EXERCISES =>
[A] Write out the passage on leaseholders and fire safety costs word for word, starting at "The huge costs" and ending at "from the loans?".
[B] Extend the speech on leaseholder liability for fire safety remediation by writing what comes after its final sentence.

SELECTED PASSAGE =>
• • • • •
I remain haunted by seeing the blazing Grenfell Tower from my daughter’s window, and I have every sympathy with those whose flats all over the UK find their leasehold purchases are now valueless and are still paying out their mortgage and charges. Back in the 1970s, we financially squeezed ourselves to buy our first flat, only later to find it was built with high alumina cement and, until deemed safe, completely worthless. That is why I feel a commitment to others caught in this plight. This amendment would bring further clarity to the meaning of a “responsible person”, and ensure that leaseholders who are not also freeholders are not made liable or responsible for any remediation work needed as a result of poor building and development decisions on flats which they believed, and were told on checks, comply with building regulations. I want to read the Minister’s response to the previous amendment very carefully, as I hope that it allays some of my concerns, but I note that the noble Baroness, Lady Neville-Rolfe, has raised some ongoing questions.

The huge costs of fire safety checks, materials testing, removal and replacement of dangerous materials, and the retrofitting of sprinklers and other fire safety equipment, all currently fall to leaseholders. Let me illustrate this with information from one such leaseholder. For residents of three blocks of flats in Baltic Avenue, Brentford—which probably should never have been signed off—fire safety checks have been quoted between £15,000 and £24,000, the mock testing of current cladding and insulation will cost £50,000, and rectifying all identified issues has been initially quoted to be at least £6 million. The previous group of amendments highlighted the huge burden on leaseholders, so who is responsible? This is surely the responsibility of developers and their team of architects, builders, et cetera, and the freeholders—and what about the banks that earn an income from the loans?
• • • • •
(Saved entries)
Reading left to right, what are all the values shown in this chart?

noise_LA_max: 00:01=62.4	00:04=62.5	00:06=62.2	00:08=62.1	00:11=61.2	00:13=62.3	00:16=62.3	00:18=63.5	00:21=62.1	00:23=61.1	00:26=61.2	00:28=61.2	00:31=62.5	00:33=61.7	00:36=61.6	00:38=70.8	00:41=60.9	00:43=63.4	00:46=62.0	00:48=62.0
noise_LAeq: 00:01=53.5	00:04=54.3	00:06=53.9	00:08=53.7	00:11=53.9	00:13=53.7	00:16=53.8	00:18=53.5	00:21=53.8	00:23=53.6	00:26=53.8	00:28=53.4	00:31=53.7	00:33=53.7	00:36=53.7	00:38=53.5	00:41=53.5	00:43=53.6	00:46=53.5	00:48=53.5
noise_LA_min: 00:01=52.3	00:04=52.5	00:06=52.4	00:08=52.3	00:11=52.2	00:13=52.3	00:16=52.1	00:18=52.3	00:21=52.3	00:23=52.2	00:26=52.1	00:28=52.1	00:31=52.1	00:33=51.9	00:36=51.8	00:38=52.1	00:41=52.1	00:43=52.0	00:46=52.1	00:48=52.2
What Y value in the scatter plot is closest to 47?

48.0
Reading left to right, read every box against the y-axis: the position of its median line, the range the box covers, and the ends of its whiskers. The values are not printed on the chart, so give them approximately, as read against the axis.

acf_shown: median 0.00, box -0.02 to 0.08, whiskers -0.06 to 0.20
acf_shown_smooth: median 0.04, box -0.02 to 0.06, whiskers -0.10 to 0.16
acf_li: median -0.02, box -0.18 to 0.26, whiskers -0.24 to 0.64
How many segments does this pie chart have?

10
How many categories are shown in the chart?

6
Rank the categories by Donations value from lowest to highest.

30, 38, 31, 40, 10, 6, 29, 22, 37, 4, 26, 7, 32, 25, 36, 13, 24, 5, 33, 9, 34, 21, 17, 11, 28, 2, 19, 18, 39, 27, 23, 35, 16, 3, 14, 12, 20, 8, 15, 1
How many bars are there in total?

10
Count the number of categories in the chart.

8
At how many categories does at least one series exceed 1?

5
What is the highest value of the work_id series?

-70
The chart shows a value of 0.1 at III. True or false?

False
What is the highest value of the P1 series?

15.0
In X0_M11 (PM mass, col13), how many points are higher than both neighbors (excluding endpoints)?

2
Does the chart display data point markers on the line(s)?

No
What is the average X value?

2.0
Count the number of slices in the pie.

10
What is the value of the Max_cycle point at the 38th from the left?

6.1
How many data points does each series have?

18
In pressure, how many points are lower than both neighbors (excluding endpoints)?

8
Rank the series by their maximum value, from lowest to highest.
• • • • •
OUTPUTS IN ORDER =>
[A]
The huge costs of fire safety checks, materials testing, removal and replacement of dangerous materials, and the retrofitting of sprinklers and other fire safety equipment, all currently fall to leaseholders. Let me illustrate this with information from one such leaseholder. For residents of three blocks of flats in Baltic Avenue, Brentford—which probably should never have been signed off—fire safety checks have been quoted between £15,000 and £24,000, the mock testing of current cladding and insulation will cost £50,000, and rectifying all identified issues has been initially quoted to be at least £6 million. The previous group of amendments highlighted the huge burden on leaseholders, so who is responsible? This is surely the responsibility of developers and their team of architects, builders, et cetera, and the freeholders—and what about the banks that earn an income from the loans?

[B]
As the Minister has pointed out, he is well aware of the crippling costs, and he is clearly committed to doing something about the many leaseholders living in flats that are currently valueless, that cannot be sold or re-mortgaged. Many leaseholders are already financially stretched and bought their flats using the Help to Buy scheme, but if they cannot afford to pay for the fire safety checks they need to obtain an ESW1 form, Homes England will not value any properties bought under the scheme. Despite living in flats that are valued at zero, many leaseholders still find themselves having to cover interest payments on a loan that was given on the basis that if it fell in value you paid less. If the flats are worth zero, have all these loans been reset to zero, and are we sure that that has happened?

Even more seriously, these leaseholders are now suffering real mental health problems, not only from the financial burdens but because they know they are stuck in flats tonight that could go up in flames at any moment. The removal of cladding and other dangerous materials really is a matter of life and death. All this means that insurance costs will be sky high for buildings that are still considered to pose such a high risk. Can the Government give us some evidence of really speedy action?

In July, the housing Minister agreed that all costs should not have to be met by leaseholders and should be met by the developers or building owners. Many leaseholders believe the Government have changed their position, saying that leaseholders would still have to foot some of the bill, but they just do not have the money to do it. This amendment rectifies this by being absolutely clear about who is responsible for what, and that is why I support it.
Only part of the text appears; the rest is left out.